The win kept the Wildwood school teacher undefeated after 11 pro fights, five ending in knockouts. After the bitter victory, Chuckie Mussachio said to Dave Weinberg of the Press of Atlantic City, “I guess it’s better to look bad and win than look good and lose.”

Chuckie had that right after his second victory in a row against a straight-ahead, take-no-prisoners Rocky-style opponent, having decisioned Philly’s Chandler Durham on June 23 at the Birchwood Manor in Whippany, New Jersey. Durham, the nephew of the late Yancey “Yank” Durham, Joe Frazier’s trainer/manager, is trained by Marvis Frazier, “Smokin’ Joe’s” son and a former heavyweight contender himself.

In the June fight, Durham bum-rushed Mussachio at the opening bell, but Chuckie threw him off and sneered, “Is that all you got?” and proceeded to give Durham a boxing lesson, featuring his highly-educated left jab and the straight right that usually follows it. After the fight, in the Birchwood Manor corridor, sorehead Durham wanted to continue the action, but cooler heads prevailed, especially that of Marvis Frazier, a true gentleman of boxing.

The November tussle with Victor Paz wasn’t as easy for Mussachio as the Durham affair. The Bronx tough guy stayed in his face and on his chest for most of the night, and“The Professor” had to continually struggle to find room to use his superior reach and boxing ability to score points. In the second round, a Paz left hook caught the Wildwood favorite on the schnozz and he was swallowing blood from the nose the rest of the way. It had been broken during training by a seemingly negligible punch, but it caught Mussachio perfectly and the damage was done. Other than the bleeding, it held up satisfactorily against Paz, though.Mussachio had the added handicap of a tender right hand that was injured three weeks before the fight and might have been cause for a postponement, but “The Professor” didn’t want to disappoint his hometown fans, and fought through the constant pain and used the hand enough to outpoint the scowling, bald-headed Paz, who stayed after him like a pit bull.

On top of all that, Chuckie was fighting the final stages of four days of flu, which had weakened and dehydrated both him and his trainer-manager-father Al Mussachio, usually a ball of fire and the Rock of Gibraltar.

So it was a tough win but a good one for Chuck “The Professor” Mussachio, who showed a screaming Wildwood house full of supporters that not only is he a well-schooled scientific boxer, but also a blood-and-guts warrior when that kind of a rumble is called for.

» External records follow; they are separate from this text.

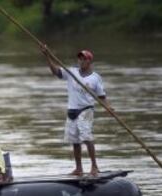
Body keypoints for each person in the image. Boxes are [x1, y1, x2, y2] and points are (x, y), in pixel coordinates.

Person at [41, 46, 110, 176]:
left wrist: (108, 106)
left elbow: (102, 96)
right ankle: (79, 168)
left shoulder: (95, 78)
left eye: (84, 59)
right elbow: (56, 72)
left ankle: (94, 166)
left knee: (86, 136)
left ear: (89, 61)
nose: (81, 61)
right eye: (80, 59)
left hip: (86, 110)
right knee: (75, 139)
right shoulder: (72, 72)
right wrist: (47, 56)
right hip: (72, 110)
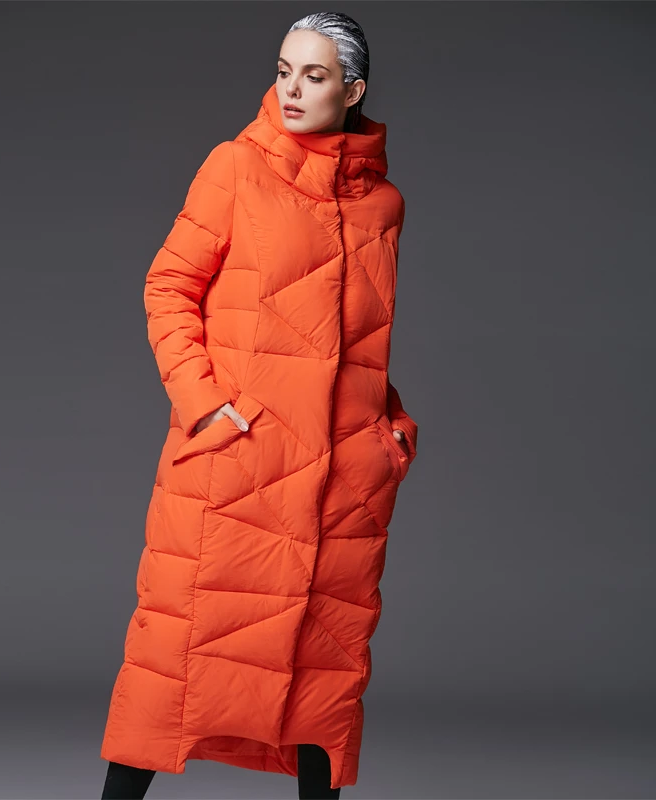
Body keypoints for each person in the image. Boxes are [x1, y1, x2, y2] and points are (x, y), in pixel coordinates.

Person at [100, 11, 419, 800]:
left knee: (322, 680)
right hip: (238, 468)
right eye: (283, 71)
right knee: (171, 669)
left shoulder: (382, 205)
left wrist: (389, 432)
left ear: (353, 90)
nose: (292, 89)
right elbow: (168, 288)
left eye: (314, 75)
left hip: (340, 484)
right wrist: (205, 407)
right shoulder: (234, 167)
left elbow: (362, 339)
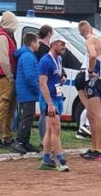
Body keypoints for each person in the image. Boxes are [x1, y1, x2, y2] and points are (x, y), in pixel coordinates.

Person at [74, 20, 101, 161]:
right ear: (91, 28)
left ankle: (100, 150)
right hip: (98, 81)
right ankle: (94, 148)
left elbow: (92, 55)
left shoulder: (90, 40)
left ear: (81, 34)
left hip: (95, 81)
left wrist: (91, 70)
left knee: (96, 116)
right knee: (92, 116)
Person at [38, 37, 69, 171]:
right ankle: (60, 159)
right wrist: (49, 104)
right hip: (50, 99)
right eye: (62, 44)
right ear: (53, 44)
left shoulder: (59, 59)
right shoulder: (45, 61)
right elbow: (42, 83)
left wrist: (62, 78)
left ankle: (46, 158)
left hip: (57, 96)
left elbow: (55, 76)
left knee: (50, 129)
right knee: (56, 128)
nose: (64, 47)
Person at [0, 11, 18, 148]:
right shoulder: (2, 36)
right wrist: (10, 76)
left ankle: (7, 136)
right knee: (3, 106)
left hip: (5, 75)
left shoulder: (4, 35)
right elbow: (3, 59)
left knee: (10, 108)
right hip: (5, 76)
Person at [13, 32, 42, 154]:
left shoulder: (28, 56)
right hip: (27, 92)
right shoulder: (27, 57)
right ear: (32, 43)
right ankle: (19, 141)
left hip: (27, 91)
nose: (39, 45)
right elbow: (30, 77)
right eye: (37, 42)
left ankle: (25, 142)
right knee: (27, 117)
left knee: (29, 117)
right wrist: (37, 90)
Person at [34, 24, 54, 147]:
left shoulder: (44, 48)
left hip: (48, 82)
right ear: (48, 33)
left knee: (46, 112)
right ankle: (43, 140)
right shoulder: (42, 49)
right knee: (43, 112)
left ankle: (46, 138)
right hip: (44, 82)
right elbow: (46, 66)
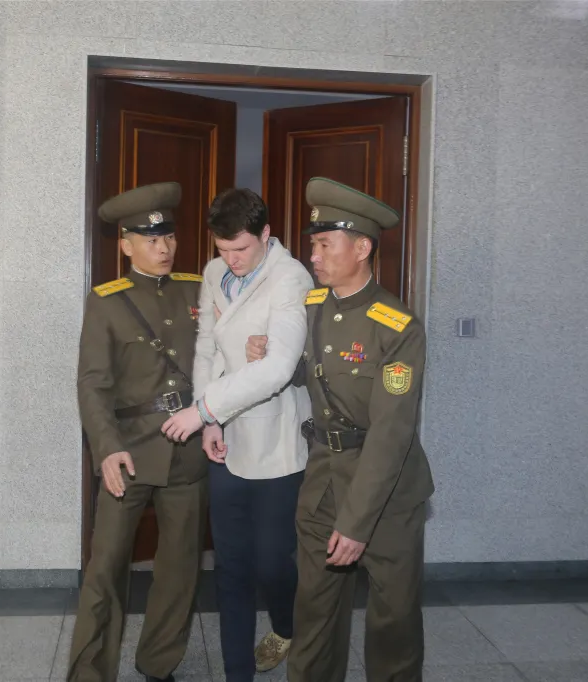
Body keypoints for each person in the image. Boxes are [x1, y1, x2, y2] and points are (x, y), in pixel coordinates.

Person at [245, 178, 434, 682]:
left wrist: (355, 524)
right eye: (314, 245)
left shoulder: (397, 327)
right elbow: (311, 372)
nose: (314, 256)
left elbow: (391, 434)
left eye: (325, 244)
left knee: (392, 621)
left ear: (362, 248)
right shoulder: (312, 307)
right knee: (314, 610)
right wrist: (271, 355)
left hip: (386, 496)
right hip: (323, 479)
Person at [160, 188, 314, 681]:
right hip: (225, 438)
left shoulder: (290, 277)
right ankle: (237, 673)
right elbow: (206, 347)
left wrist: (203, 409)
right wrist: (211, 421)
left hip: (275, 441)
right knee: (231, 565)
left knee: (272, 562)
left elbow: (278, 368)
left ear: (266, 234)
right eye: (223, 249)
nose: (232, 260)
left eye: (242, 249)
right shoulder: (213, 272)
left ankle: (286, 625)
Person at [68, 182, 207, 682]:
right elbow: (93, 384)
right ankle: (90, 671)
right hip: (128, 453)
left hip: (188, 449)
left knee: (179, 567)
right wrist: (106, 449)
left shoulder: (198, 288)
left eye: (168, 236)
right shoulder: (107, 301)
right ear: (126, 245)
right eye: (151, 240)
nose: (164, 248)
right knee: (105, 567)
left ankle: (159, 662)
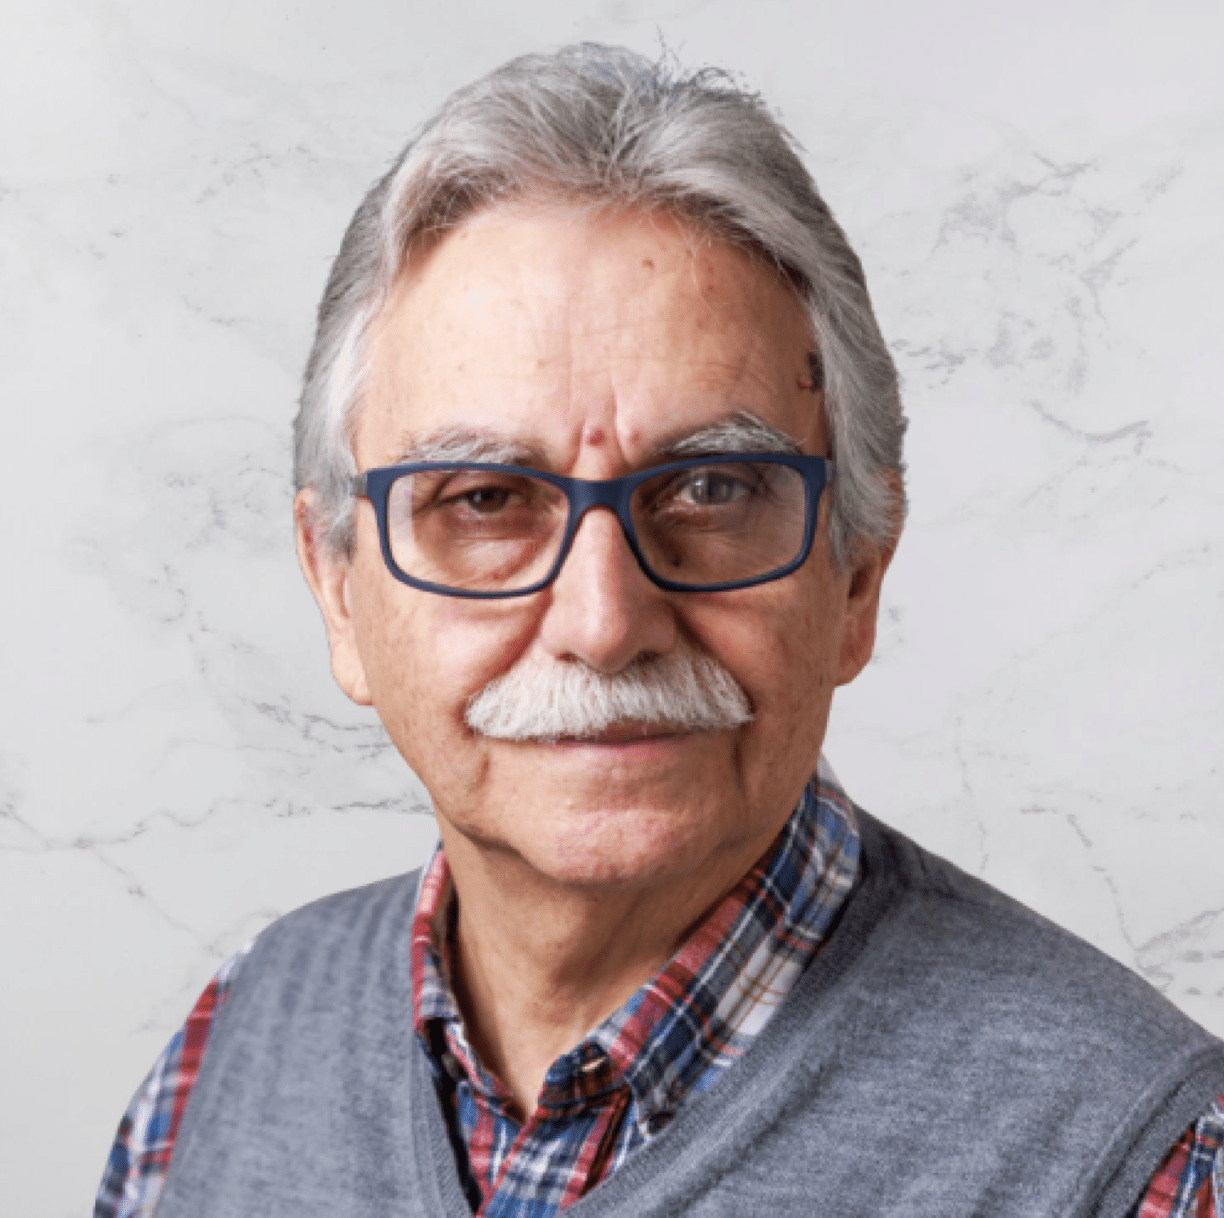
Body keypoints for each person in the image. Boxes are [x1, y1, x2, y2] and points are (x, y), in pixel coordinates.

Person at [95, 45, 1224, 1218]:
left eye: (712, 491)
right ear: (337, 583)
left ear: (858, 577)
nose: (603, 623)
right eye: (484, 501)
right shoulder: (230, 1047)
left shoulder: (1147, 1168)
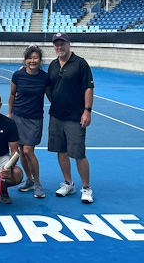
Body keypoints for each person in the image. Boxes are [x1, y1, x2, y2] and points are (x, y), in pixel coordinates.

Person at [47, 32, 95, 203]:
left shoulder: (80, 64)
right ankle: (69, 183)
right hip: (56, 116)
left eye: (62, 44)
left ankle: (86, 187)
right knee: (61, 151)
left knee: (78, 153)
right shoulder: (52, 65)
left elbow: (88, 88)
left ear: (69, 44)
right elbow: (48, 87)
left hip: (75, 117)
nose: (59, 47)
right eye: (56, 44)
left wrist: (87, 111)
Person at [8, 44, 51, 198]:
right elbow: (12, 95)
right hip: (18, 116)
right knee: (20, 151)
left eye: (35, 57)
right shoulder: (18, 75)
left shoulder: (45, 78)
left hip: (34, 119)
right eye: (30, 58)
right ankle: (29, 180)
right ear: (25, 60)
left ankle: (38, 183)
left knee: (28, 150)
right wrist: (9, 114)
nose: (33, 60)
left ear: (40, 60)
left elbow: (51, 96)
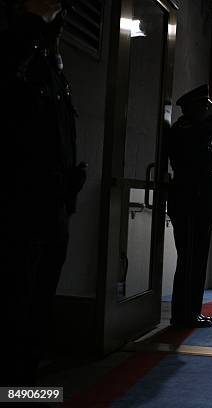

As a footnote to the Mussachio victory, middleweight Patrick Majewski, a native of Poland who trained as an amateur at the Wildwood Boxing Club and now fights pro out of Atlantic City with a record of 6 and 0 with 4 KOs, starched Nick Collins of Bel Air, Maryland, in the first round with a perfectly placed liver shot that put Collins onto one knee, where he remained until counted out by ref Alan Huggins at 1 minute 48 seconds.


Bloodied but unbowed, Chuck “The Professor” Mussachio came off the ropes to score a split decision victory over Bronx slugger Victor Paz.

Thanking the boxing gods.

Middleweight Patrick Majewski, a Wildwood Boxing Club alumnus, exults with a Michael Jordan leap after a first round stoppage of Nick Collins.